Similar stories played out in countless workplace settings over the past two years.  According to the U.S. Bureau of Labor Statistics, nearly 3% of full-time workers reported falling ill because of workplace conditions in 2020.  

That is quadruple the number of cases in 2019. Many of these workers fell ill from COVID.

The COVID-19 pandemic has highlighted problems in worker safety, but the pandemic and respiratory viruses are only one of many potential workplace safety issues. 

What needs to happen next

Let us use this top-of-mind moment to make strides in occupational health and safety for all.  Here’s what needs to happen: large and small employers alike need to know about available resources, deploy mitigation strategies, prioritize continued education and awareness of industry-specific risks.  Workers need help navigating the workers’ compensation system. Medical schools should be encouraged to offer occupational medicine education. Doctors must be trained to assess possible workplace causes of disease.  As a step forward, New York State passed NYS Hero Act assuring that all private employers “establish a written exposure prevention plan for airborne diseases like COVID-19.  Plans must be shared with employees within 30 days of their creation” and allows for formation of health and safety committees.
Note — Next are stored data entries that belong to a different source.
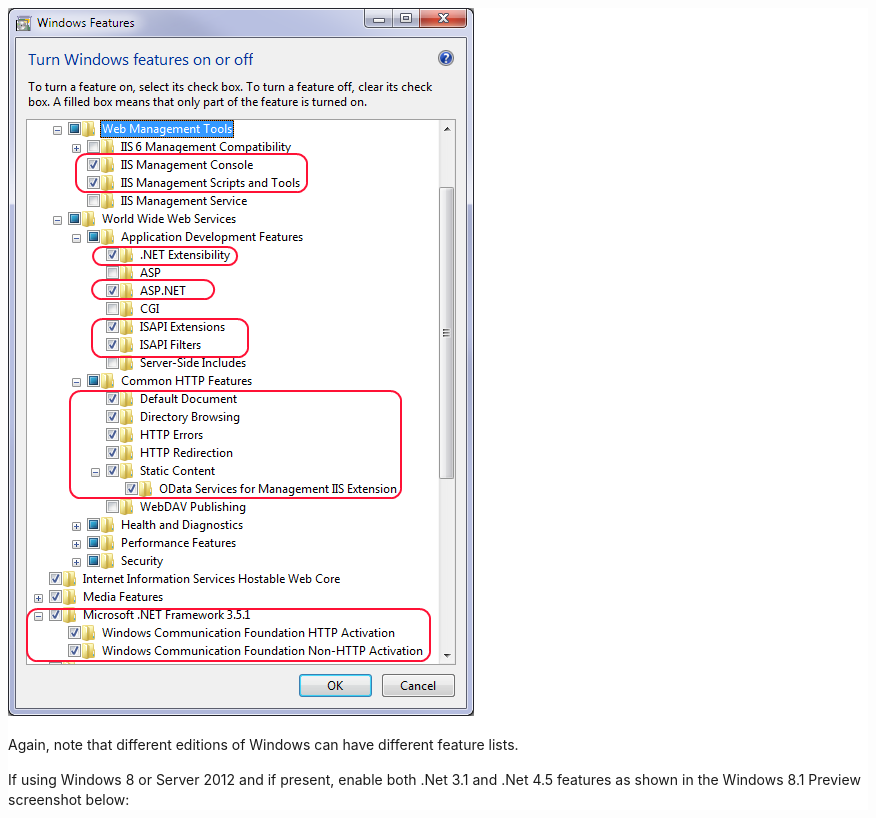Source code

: <img src="images/windows_7_features.png"/> 

Again, note that different editions of Windows can have different feature lists.

If using Windows 8 or Server 2012 and if present, enable both .Net 3.1 and .Net 4.5 features as shown in the Windows 8.1 Preview screenshot below:

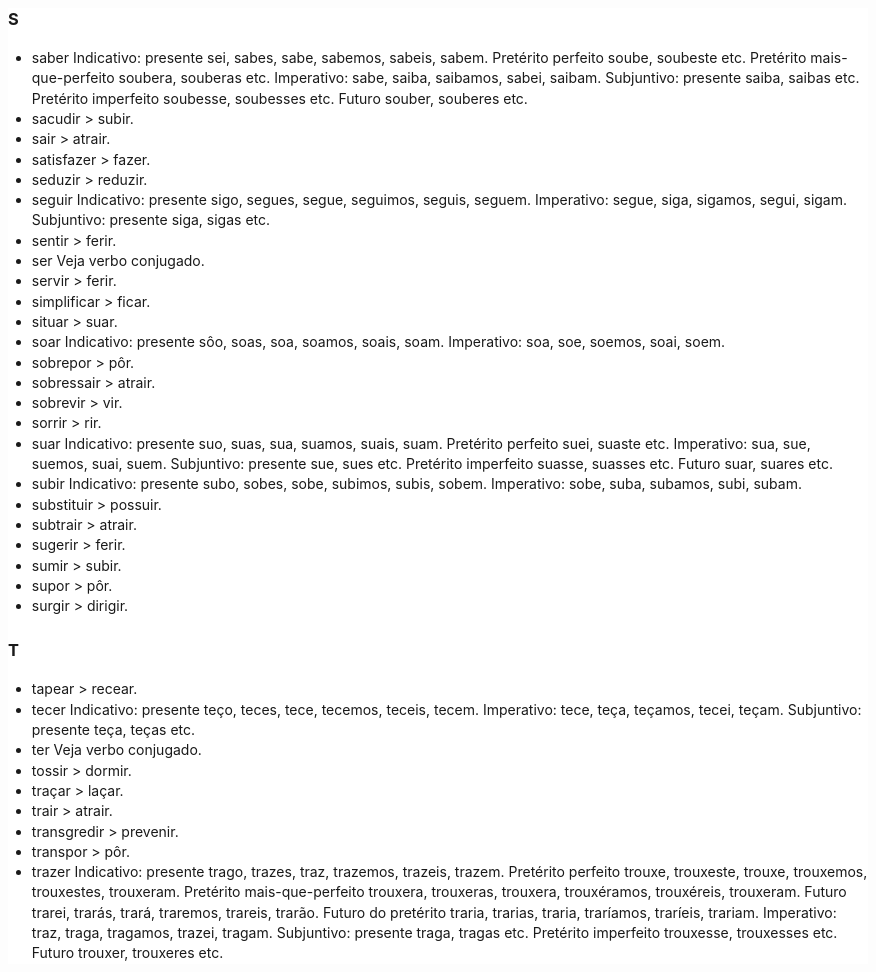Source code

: ### S

* saber Indicativo: presente sei, sabes, sabe, sabemos, sabeis, sabem. Pretérito perfeito soube, soubeste etc. Pretérito mais-que-perfeito soubera, souberas etc. Imperativo: sabe, saiba, saibamos, sabei, saibam. Subjuntivo: presente saiba, saibas etc. Pretérito imperfeito soubesse, soubesses etc. Futuro souber, souberes etc.
* sacudir > subir.
* sair > atrair.
* satisfazer > fazer.
* seduzir > reduzir.
* seguir Indicativo: presente sigo, segues, segue, seguimos, seguis, seguem. Imperativo: segue, siga, sigamos, segui, sigam. Subjuntivo: presente siga, sigas etc.
* sentir > ferir.
* ser Veja verbo conjugado.
* servir > ferir.
* simplificar > ficar.
* situar > suar.
* soar Indicativo: presente sôo, soas, soa, soamos, soais, soam. Imperativo: soa, soe, soemos, soai, soem.
* sobrepor > pôr.
* sobressair > atrair.
* sobrevir > vir.
* sorrir > rir.
* suar Indicativo: presente suo, suas, sua, suamos, suais, suam. Pretérito perfeito suei, suaste etc. Imperativo: sua, sue, suemos, suai, suem. Subjuntivo: presente sue, sues etc. Pretérito imperfeito suasse, suasses etc. Futuro suar, suares etc.
* subir Indicativo: presente subo, sobes, sobe, subimos, subis, sobem. Imperativo: sobe, suba, subamos, subi, subam.
* substituir > possuir.
* subtrair > atrair.
* sugerir > ferir.
* sumir > subir.
* supor > pôr.
* surgir > dirigir.

### T

* tapear > recear.
* tecer Indicativo: presente teço, teces, tece, tecemos, teceis, tecem. Imperativo: tece, teça, teçamos, tecei, teçam. Subjuntivo: presente teça, teças etc.
* ter Veja verbo conjugado.
* tossir > dormir.
* traçar > laçar.
* trair > atrair.
* transgredir > prevenir.
* transpor > pôr.
* trazer Indicativo: presente trago, trazes, traz, trazemos, trazeis, trazem. Pretérito perfeito trouxe, trouxeste, trouxe, trouxemos, trouxestes, trouxeram. Pretérito mais-que-perfeito trouxera, trouxeras, trouxera, trouxéramos, trouxéreis, trouxeram. Futuro trarei, trarás, trará, traremos, trareis, trarão. Futuro do pretérito traria, trarias, traria, traríamos, traríeis, trariam. Imperativo: traz, traga, tragamos, trazei, tragam. Subjuntivo: presente traga, tragas etc. Pretérito imperfeito trouxesse, trouxesses etc. Futuro trouxer, trouxeres etc.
To highlight that workplace safety is more than just about COVID, I want to close with a story of a patient of mine, a New York City restaurant worker.   
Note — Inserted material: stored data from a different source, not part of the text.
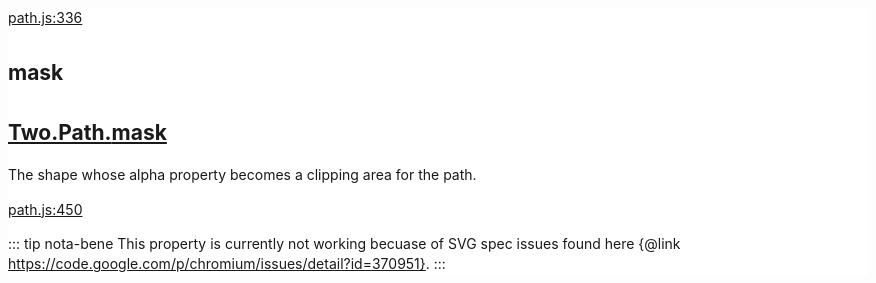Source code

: 




<div class="meta">

  <a class="lineno" target="_blank" rel="noopener noreferrer" href="https://github.com/jonobr1/two.js/blob/dev/src/path.js#L336">
    path.js:336
  </a>

</div>






</div>



<div class="instance member ">

## mask

<h2 class="longname" aria-hidden="true"><a href="#mask"><span class="prefix">Two.Path.</span><span class="shortname">mask</span></a></h2>










<div class="properties">

The shape whose alpha property becomes a clipping area for the path.

</div>








<div class="meta">

  <a class="lineno" target="_blank" rel="noopener noreferrer" href="https://github.com/jonobr1/two.js/blob/dev/src/path.js#L450">
    path.js:450
  </a>

</div>



<div class="tags">


::: tip nota-bene
This property is currently not working becuase of SVG spec issues found here {@link https://code.google.com/p/chromium/issues/detail?id=370951}.
:::
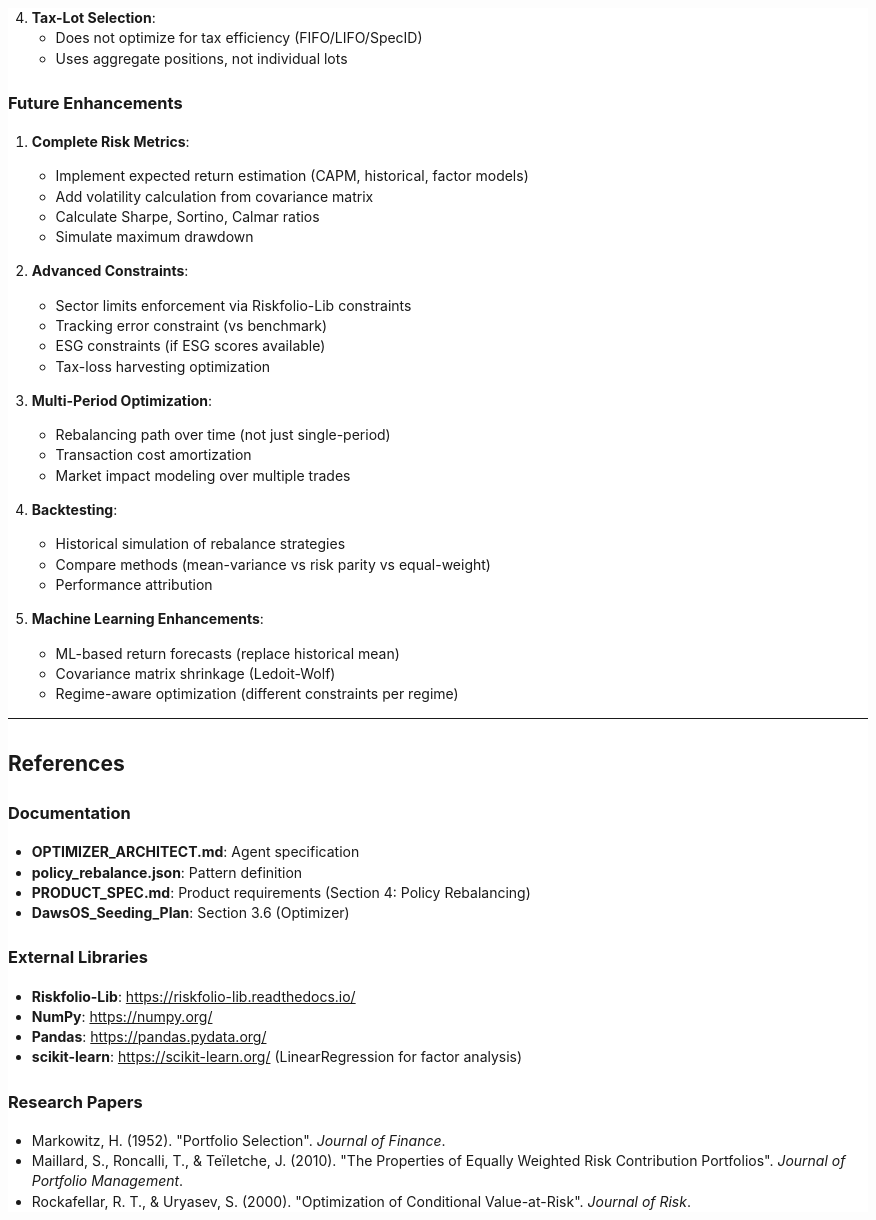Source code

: 4. **Tax-Lot Selection**:
   - Does not optimize for tax efficiency (FIFO/LIFO/SpecID)
   - Uses aggregate positions, not individual lots

### Future Enhancements

1. **Complete Risk Metrics**:
   - Implement expected return estimation (CAPM, historical, factor models)
   - Add volatility calculation from covariance matrix
   - Calculate Sharpe, Sortino, Calmar ratios
   - Simulate maximum drawdown

2. **Advanced Constraints**:
   - Sector limits enforcement via Riskfolio-Lib constraints
   - Tracking error constraint (vs benchmark)
   - ESG constraints (if ESG scores available)
   - Tax-loss harvesting optimization

3. **Multi-Period Optimization**:
   - Rebalancing path over time (not just single-period)
   - Transaction cost amortization
   - Market impact modeling over multiple trades

4. **Backtesting**:
   - Historical simulation of rebalance strategies
   - Compare methods (mean-variance vs risk parity vs equal-weight)
   - Performance attribution

5. **Machine Learning Enhancements**:
   - ML-based return forecasts (replace historical mean)
   - Covariance matrix shrinkage (Ledoit-Wolf)
   - Regime-aware optimization (different constraints per regime)

---

## References

### Documentation
- **OPTIMIZER_ARCHITECT.md**: Agent specification
- **policy_rebalance.json**: Pattern definition
- **PRODUCT_SPEC.md**: Product requirements (Section 4: Policy Rebalancing)
- **DawsOS_Seeding_Plan**: Section 3.6 (Optimizer)

### External Libraries
- **Riskfolio-Lib**: https://riskfolio-lib.readthedocs.io/
- **NumPy**: https://numpy.org/
- **Pandas**: https://pandas.pydata.org/
- **scikit-learn**: https://scikit-learn.org/ (LinearRegression for factor analysis)

### Research Papers
- Markowitz, H. (1952). "Portfolio Selection". *Journal of Finance*.
- Maillard, S., Roncalli, T., & Teïletche, J. (2010). "The Properties of Equally Weighted Risk Contribution Portfolios". *Journal of Portfolio Management*.
- Rockafellar, R. T., & Uryasev, S. (2000). "Optimization of Conditional Value-at-Risk". *Journal of Risk*.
One day, his coworker opened an oven right after it was cleaned at high temperatures. My patient inhaled fumes from the cleaning chemicals as he was passing by. He went into respiratory distress right there and then. He needed an occupational medicine physician to make the connection, diagnose and treat his occupational asthma through the workers’ compensation system so he was able to recoup lost wages and receive appropriate medical care.  If he had not gotten access to an occupational medicine physician, he would have been left without any income, unable to find new work, and left to fall through the cracks of the available safety nets.
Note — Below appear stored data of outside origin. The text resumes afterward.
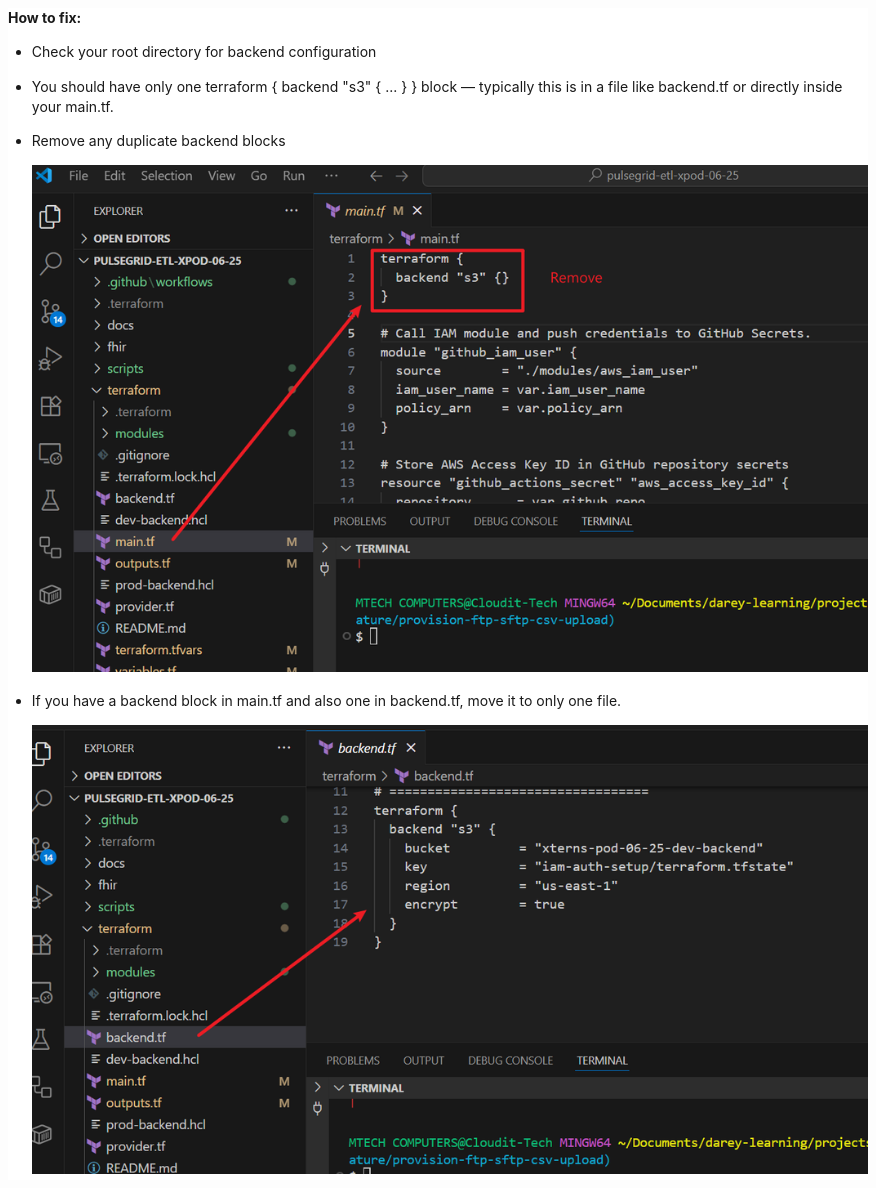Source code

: **How to fix:**
- Check your root directory for backend configuration

- You should have only one terraform { backend "s3" { ... } } block — typically this is in a file like backend.tf or directly inside your main.tf.

- Remove any duplicate backend blocks

    ![](./img/3.s3-backend-remove.png)

- If you have a backend block in main.tf and also one in backend.tf, move it to only one file.

    ![](./img/4.s3-backend-maintained-in-backend.png)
Unfortunately, though, he later developed chronic occupational asthma and sensitivity to a host of different types of airborne particles including smoke, dust, fumes, and especially important for his line of work — sensitivity to flour. He tried but was unable to work again, having spent all his life in a restaurant kitchen. 

My heart sinks when I think of how easy it would have been to prevent his illness. If only his employer had been attuned to the potential risk, understood and educated the employees about oven cleaning agents and safety, and emphasized the importance of avoiding this type of exposure.  An industrial hygienist, such as those who work in our clinic, could have provided education and recommendations for product substitution, in order to minimize risks to my patient and his co-workers. 

We must ensure that workplace safety and occupational health remain a priority, through this pandemic and in the decades to come.